Quantitative Analysis of Protein Covalent Labeling Mass Spectrometry Data in the Mass Spec Studio.

Covalent labeling with mass spectrometry (CL-MS) provides a direct measure of the chemical and structural features of proteins with the potential for resolution at the amino-acid level. Unfortunately, most applications of CL-MS are limited to narrowly defined differential analyses, where small numbers of residues are compared between two or more protein states. Extending the utility of high-resolution CL-MS for structure-based applications requires more robust computational routines and the development of methodology capable of reporting of labeling yield accurately.
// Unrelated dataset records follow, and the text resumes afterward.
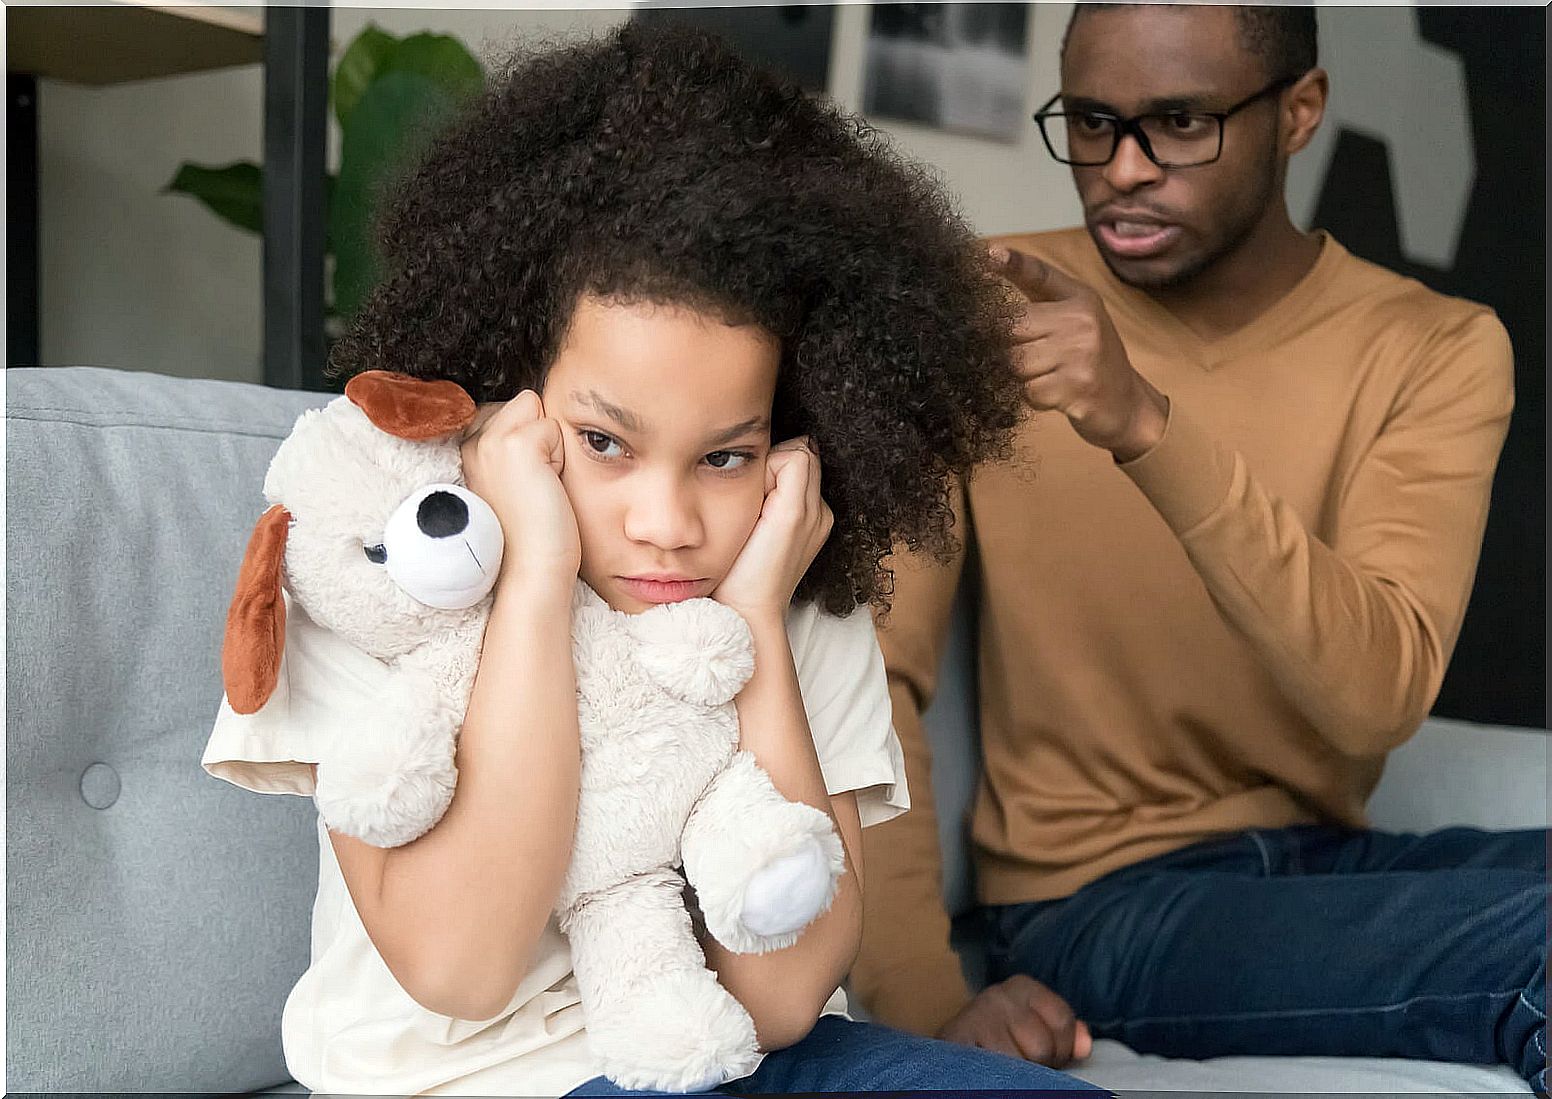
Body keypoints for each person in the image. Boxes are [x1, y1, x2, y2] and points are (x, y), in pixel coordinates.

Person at [202, 23, 1106, 1098]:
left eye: (724, 455)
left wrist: (761, 623)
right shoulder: (384, 572)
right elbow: (462, 964)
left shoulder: (792, 593)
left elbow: (778, 1001)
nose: (667, 521)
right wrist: (534, 576)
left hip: (761, 1059)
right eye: (604, 443)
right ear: (509, 390)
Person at [850, 4, 1545, 1093]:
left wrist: (1144, 425)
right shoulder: (983, 314)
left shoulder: (1435, 349)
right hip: (1098, 899)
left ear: (1299, 113)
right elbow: (866, 674)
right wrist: (923, 1000)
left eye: (1177, 123)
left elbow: (1374, 694)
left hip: (1321, 864)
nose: (1121, 169)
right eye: (1091, 121)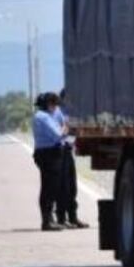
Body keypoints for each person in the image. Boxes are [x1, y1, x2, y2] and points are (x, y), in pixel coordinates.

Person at [32, 92, 66, 231]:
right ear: (47, 104)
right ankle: (47, 221)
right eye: (53, 104)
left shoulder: (46, 116)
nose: (54, 107)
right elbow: (58, 134)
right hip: (48, 154)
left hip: (50, 153)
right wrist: (66, 128)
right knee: (49, 187)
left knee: (51, 187)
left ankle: (49, 219)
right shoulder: (43, 117)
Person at [53, 89, 88, 228]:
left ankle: (73, 217)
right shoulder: (58, 113)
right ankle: (61, 218)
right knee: (62, 186)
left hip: (68, 150)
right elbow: (60, 131)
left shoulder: (72, 112)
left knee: (71, 186)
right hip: (59, 150)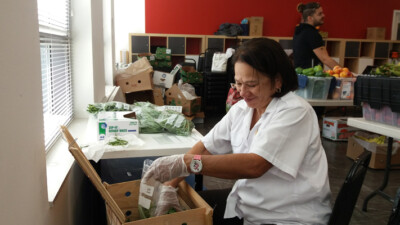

Here, we provide a substantial improvement in the analysis of CL-MS data with the development of an extended plug-in built within the Mass Spec Studio development framework (MSS-CLEAN). All elements of data analysis-from database search to site-resolved and normalized labeling output-are accommodated, as illustrated through the nonselective labeling of the human kinesin Eg5 with photoconverted 3,3'-azibutan-1-ol. In developing the new features within the CL-MS plug-in, we identified additional complexities associated with the application of CL reagents, arising primarily from digestion-induced bias in yield measurements and ambiguities in site localization. A strategy is presented involving the use of redundant site labeling data from overlapping peptides, the imputation of missing data, and a normalization routine to determine relative protection factors. These elements together provide for a robust structural interpretation of CL-MS/MS data while minimizing the over-reporting of labeling site resolution. Finally, to minimize bias, we recommend that digestion strategies for the generation of useful overlapping peptides involve the application of complementary enzymes that drive digestion to completion.